[Start of Attachment]

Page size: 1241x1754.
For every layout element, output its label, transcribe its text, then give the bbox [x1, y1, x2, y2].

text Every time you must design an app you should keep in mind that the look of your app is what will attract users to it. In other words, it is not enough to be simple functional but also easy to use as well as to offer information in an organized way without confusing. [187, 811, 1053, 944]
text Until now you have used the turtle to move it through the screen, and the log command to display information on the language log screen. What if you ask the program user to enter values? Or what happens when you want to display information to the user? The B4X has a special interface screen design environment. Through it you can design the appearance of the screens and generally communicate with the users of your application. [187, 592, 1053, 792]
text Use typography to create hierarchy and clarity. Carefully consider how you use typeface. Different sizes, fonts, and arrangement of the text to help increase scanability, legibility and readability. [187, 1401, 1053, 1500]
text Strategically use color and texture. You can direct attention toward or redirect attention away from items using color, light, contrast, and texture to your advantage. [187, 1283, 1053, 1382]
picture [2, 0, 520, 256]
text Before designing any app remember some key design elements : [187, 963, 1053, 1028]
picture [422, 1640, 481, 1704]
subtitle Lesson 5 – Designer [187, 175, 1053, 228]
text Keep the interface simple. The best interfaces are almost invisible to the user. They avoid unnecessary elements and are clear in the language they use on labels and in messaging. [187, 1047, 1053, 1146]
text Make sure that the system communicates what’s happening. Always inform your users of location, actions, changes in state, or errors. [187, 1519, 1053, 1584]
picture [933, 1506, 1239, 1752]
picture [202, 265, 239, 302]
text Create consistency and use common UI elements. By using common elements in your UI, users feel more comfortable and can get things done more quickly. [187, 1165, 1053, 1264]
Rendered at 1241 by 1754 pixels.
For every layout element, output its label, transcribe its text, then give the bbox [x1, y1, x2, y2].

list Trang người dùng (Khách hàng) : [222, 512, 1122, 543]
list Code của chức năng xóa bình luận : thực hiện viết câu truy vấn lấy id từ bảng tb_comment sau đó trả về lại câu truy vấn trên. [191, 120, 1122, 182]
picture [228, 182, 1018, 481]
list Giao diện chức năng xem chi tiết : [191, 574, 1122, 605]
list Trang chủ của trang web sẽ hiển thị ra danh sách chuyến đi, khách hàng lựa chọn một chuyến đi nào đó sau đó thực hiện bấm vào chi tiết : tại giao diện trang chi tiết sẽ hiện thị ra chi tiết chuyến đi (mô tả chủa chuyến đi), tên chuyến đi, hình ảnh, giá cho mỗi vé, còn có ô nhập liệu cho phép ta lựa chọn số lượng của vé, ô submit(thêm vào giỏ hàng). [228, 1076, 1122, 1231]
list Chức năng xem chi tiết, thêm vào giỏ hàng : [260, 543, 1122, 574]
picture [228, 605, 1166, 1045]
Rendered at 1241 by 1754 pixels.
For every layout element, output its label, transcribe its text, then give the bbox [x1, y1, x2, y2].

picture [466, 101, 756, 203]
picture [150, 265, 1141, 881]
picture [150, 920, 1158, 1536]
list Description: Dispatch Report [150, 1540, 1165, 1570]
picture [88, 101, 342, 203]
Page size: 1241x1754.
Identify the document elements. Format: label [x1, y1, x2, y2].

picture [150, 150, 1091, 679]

[End of Attachment]

Each line of the data is to be output exactly, with none skipped.

■ **Answer**:
Page size: 1241x1754.
For every layout element, output its label, transcribe its text, then give the bbox [x1, y1, x2, y2].

text Every time you must design an app you should keep in mind that the look of your app is what will attract users to it. In other words, it is not enough to be simple functional but also easy to use as well as to offer information in an organized way without confusing. [187, 811, 1053, 944]
text Until now you have used the turtle to move it through the screen, and the log command to display information on the language log screen. What if you ask the program user to enter values? Or what happens when you want to display information to the user? The B4X has a special interface screen design environment. Through it you can design the appearance of the screens and generally communicate with the users of your application. [187, 592, 1053, 792]
text Use typography to create hierarchy and clarity. Carefully consider how you use typeface. Different sizes, fonts, and arrangement of the text to help increase scanability, legibility and readability. [187, 1401, 1053, 1500]
text Strategically use color and texture. You can direct attention toward or redirect attention away from items using color, light, contrast, and texture to your advantage. [187, 1283, 1053, 1382]
picture [2, 0, 520, 256]
text Before designing any app remember some key design elements : [187, 963, 1053, 1028]
picture [422, 1640, 481, 1704]
subtitle Lesson 5 – Designer [187, 175, 1053, 228]
text Keep the interface simple. The best interfaces are almost invisible to the user. They avoid unnecessary elements and are clear in the language they use on labels and in messaging. [187, 1047, 1053, 1146]
text Make sure that the system communicates what’s happening. Always inform your users of location, actions, changes in state, or errors. [187, 1519, 1053, 1584]
picture [933, 1506, 1239, 1752]
picture [202, 265, 239, 302]
text Create consistency and use common UI elements. By using common elements in your UI, users feel more comfortable and can get things done more quickly. [187, 1165, 1053, 1264]
Rendered at 1241 by 1754 pixels.
For every layout element, output its label, transcribe its text, then give the bbox [x1, y1, x2, y2].

list Trang người dùng (Khách hàng) : [222, 512, 1122, 543]
list Code của chức năng xóa bình luận : thực hiện viết câu truy vấn lấy id từ bảng tb_comment sau đó trả về lại câu truy vấn trên. [191, 120, 1122, 182]
picture [228, 182, 1018, 481]
list Giao diện chức năng xem chi tiết : [191, 574, 1122, 605]
list Trang chủ của trang web sẽ hiển thị ra danh sách chuyến đi, khách hàng lựa chọn một chuyến đi nào đó sau đó thực hiện bấm vào chi tiết : tại giao diện trang chi tiết sẽ hiện thị ra chi tiết chuyến đi (mô tả chủa chuyến đi), tên chuyến đi, hình ảnh, giá cho mỗi vé, còn có ô nhập liệu cho phép ta lựa chọn số lượng của vé, ô submit(thêm vào giỏ hàng). [228, 1076, 1122, 1231]
list Chức năng xem chi tiết, thêm vào giỏ hàng : [260, 543, 1122, 574]
picture [228, 605, 1166, 1045]
Rendered at 1241 by 1754 pixels.
For every layout element, output its label, transcribe its text, then give the bbox [x1, y1, x2, y2].

picture [466, 101, 756, 203]
picture [150, 265, 1141, 881]
picture [150, 920, 1158, 1536]
list Description: Dispatch Report [150, 1540, 1165, 1570]
picture [88, 101, 342, 203]
Page size: 1241x1754.
Identify the document elements. Format: label [x1, y1, x2, y2].

picture [150, 150, 1091, 679]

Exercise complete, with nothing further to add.